*Your objective:*
From the first entry to the last, copy each one exactly.

** Opening Data supplied block **

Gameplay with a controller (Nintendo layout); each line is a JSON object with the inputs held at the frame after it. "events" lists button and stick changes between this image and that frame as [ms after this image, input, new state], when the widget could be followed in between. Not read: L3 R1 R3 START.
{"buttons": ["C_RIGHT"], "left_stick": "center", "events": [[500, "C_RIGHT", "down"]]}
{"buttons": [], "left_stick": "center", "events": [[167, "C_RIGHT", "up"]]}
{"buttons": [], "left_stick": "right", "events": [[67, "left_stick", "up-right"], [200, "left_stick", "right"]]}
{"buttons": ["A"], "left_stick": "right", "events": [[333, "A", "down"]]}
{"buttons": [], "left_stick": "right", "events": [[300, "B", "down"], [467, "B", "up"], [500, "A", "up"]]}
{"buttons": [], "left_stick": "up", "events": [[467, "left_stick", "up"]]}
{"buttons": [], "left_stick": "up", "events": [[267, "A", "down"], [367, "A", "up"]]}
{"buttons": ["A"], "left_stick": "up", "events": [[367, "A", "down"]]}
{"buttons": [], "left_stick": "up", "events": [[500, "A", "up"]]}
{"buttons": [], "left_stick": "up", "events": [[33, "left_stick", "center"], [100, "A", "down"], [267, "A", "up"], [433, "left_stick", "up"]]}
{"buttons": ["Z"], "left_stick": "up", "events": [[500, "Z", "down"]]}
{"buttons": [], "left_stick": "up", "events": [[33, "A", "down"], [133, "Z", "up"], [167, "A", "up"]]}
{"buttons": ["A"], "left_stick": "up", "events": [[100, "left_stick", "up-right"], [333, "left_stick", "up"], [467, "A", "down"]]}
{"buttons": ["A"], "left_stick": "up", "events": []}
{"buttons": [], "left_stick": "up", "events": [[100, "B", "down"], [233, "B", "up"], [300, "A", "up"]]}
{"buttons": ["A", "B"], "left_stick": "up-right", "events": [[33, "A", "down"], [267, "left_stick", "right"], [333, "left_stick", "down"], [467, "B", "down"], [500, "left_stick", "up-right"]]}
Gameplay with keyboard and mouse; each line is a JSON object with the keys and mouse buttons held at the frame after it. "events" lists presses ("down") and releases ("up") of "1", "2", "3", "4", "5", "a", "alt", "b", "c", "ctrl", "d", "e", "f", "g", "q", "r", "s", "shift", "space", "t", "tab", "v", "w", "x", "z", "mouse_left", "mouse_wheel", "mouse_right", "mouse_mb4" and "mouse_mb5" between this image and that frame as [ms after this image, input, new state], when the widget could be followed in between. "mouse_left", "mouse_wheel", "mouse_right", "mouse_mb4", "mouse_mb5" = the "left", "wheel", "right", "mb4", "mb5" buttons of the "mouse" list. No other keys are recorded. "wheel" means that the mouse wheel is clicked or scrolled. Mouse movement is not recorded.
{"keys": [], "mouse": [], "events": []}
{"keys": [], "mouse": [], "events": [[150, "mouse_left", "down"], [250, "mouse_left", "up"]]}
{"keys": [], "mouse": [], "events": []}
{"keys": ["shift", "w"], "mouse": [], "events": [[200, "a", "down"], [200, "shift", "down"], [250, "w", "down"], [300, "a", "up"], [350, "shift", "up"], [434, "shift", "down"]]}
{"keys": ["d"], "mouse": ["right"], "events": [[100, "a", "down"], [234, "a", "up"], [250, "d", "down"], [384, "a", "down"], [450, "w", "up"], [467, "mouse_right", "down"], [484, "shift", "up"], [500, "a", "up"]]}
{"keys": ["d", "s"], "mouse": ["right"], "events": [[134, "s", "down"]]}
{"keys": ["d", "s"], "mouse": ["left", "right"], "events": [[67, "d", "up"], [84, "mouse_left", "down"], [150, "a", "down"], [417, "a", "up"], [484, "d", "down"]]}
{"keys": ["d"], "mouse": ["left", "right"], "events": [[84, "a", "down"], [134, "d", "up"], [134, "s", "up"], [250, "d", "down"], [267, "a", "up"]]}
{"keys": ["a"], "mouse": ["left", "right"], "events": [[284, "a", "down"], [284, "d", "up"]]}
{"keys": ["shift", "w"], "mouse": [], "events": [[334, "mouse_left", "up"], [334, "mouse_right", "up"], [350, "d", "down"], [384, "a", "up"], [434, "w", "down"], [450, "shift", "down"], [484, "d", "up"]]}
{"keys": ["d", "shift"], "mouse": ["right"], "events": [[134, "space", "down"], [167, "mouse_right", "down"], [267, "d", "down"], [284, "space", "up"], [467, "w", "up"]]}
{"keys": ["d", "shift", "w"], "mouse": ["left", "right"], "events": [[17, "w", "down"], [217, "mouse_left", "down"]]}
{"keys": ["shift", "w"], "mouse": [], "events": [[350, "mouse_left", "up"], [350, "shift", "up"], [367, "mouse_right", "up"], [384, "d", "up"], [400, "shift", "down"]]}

** Closing Data supplied block **

*Response to the task:*
Gameplay with a controller (Nintendo layout); each line is a JSON object with the inputs held at the frame after it. "events" lists button and stick changes between this image and that frame as [ms after this image, input, new state], when the widget could be followed in between. Not read: L3 R1 R3 START.
{"buttons": ["C_RIGHT"], "left_stick": "center", "events": [[500, "C_RIGHT", "down"]]}
{"buttons": [], "left_stick": "center", "events": [[167, "C_RIGHT", "up"]]}
{"buttons": [], "left_stick": "right", "events": [[67, "left_stick", "up-right"], [200, "left_stick", "right"]]}
{"buttons": ["A"], "left_stick": "right", "events": [[333, "A", "down"]]}
{"buttons": [], "left_stick": "right", "events": [[300, "B", "down"], [467, "B", "up"], [500, "A", "up"]]}
{"buttons": [], "left_stick": "up", "events": [[467, "left_stick", "up"]]}
{"buttons": [], "left_stick": "up", "events": [[267, "A", "down"], [367, "A", "up"]]}
{"buttons": ["A"], "left_stick": "up", "events": [[367, "A", "down"]]}
{"buttons": [], "left_stick": "up", "events": [[500, "A", "up"]]}
{"buttons": [], "left_stick": "up", "events": [[33, "left_stick", "center"], [100, "A", "down"], [267, "A", "up"], [433, "left_stick", "up"]]}
{"buttons": ["Z"], "left_stick": "up", "events": [[500, "Z", "down"]]}
{"buttons": [], "left_stick": "up", "events": [[33, "A", "down"], [133, "Z", "up"], [167, "A", "up"]]}
{"buttons": ["A"], "left_stick": "up", "events": [[100, "left_stick", "up-right"], [333, "left_stick", "up"], [467, "A", "down"]]}
{"buttons": ["A"], "left_stick": "up", "events": []}
{"buttons": [], "left_stick": "up", "events": [[100, "B", "down"], [233, "B", "up"], [300, "A", "up"]]}
{"buttons": ["A", "B"], "left_stick": "up-right", "events": [[33, "A", "down"], [267, "left_stick", "right"], [333, "left_stick", "down"], [467, "B", "down"], [500, "left_stick", "up-right"]]}
Gameplay with keyboard and mouse; each line is a JSON object with the keys and mouse buttons held at the frame after it. "events" lists presses ("down") and releases ("up") of "1", "2", "3", "4", "5", "a", "alt", "b", "c", "ctrl", "d", "e", "f", "g", "q", "r", "s", "shift", "space", "t", "tab", "v", "w", "x", "z", "mouse_left", "mouse_wheel", "mouse_right", "mouse_mb4" and "mouse_mb5" between this image and that frame as [ms after this image, input, new state], when the widget could be followed in between. "mouse_left", "mouse_wheel", "mouse_right", "mouse_mb4", "mouse_mb5" = the "left", "wheel", "right", "mb4", "mb5" buttons of the "mouse" list. No other keys are recorded. "wheel" means that the mouse wheel is clicked or scrolled. Mouse movement is not recorded.
{"keys": [], "mouse": [], "events": []}
{"keys": [], "mouse": [], "events": [[150, "mouse_left", "down"], [250, "mouse_left", "up"]]}
{"keys": [], "mouse": [], "events": []}
{"keys": ["shift", "w"], "mouse": [], "events": [[200, "a", "down"], [200, "shift", "down"], [250, "w", "down"], [300, "a", "up"], [350, "shift", "up"], [434, "shift", "down"]]}
{"keys": ["d"], "mouse": ["right"], "events": [[100, "a", "down"], [234, "a", "up"], [250, "d", "down"], [384, "a", "down"], [450, "w", "up"], [467, "mouse_right", "down"], [484, "shift", "up"], [500, "a", "up"]]}
{"keys": ["d", "s"], "mouse": ["right"], "events": [[134, "s", "down"]]}
{"keys": ["d", "s"], "mouse": ["left", "right"], "events": [[67, "d", "up"], [84, "mouse_left", "down"], [150, "a", "down"], [417, "a", "up"], [484, "d", "down"]]}
{"keys": ["d"], "mouse": ["left", "right"], "events": [[84, "a", "down"], [134, "d", "up"], [134, "s", "up"], [250, "d", "down"], [267, "a", "up"]]}
{"keys": ["a"], "mouse": ["left", "right"], "events": [[284, "a", "down"], [284, "d", "up"]]}
{"keys": ["shift", "w"], "mouse": [], "events": [[334, "mouse_left", "up"], [334, "mouse_right", "up"], [350, "d", "down"], [384, "a", "up"], [434, "w", "down"], [450, "shift", "down"], [484, "d", "up"]]}
{"keys": ["d", "shift"], "mouse": ["right"], "events": [[134, "space", "down"], [167, "mouse_right", "down"], [267, "d", "down"], [284, "space", "up"], [467, "w", "up"]]}
{"keys": ["d", "shift", "w"], "mouse": ["left", "right"], "events": [[17, "w", "down"], [217, "mouse_left", "down"]]}
{"keys": ["shift", "w"], "mouse": [], "events": [[350, "mouse_left", "up"], [350, "shift", "up"], [367, "mouse_right", "up"], [384, "d", "up"], [400, "shift", "down"]]}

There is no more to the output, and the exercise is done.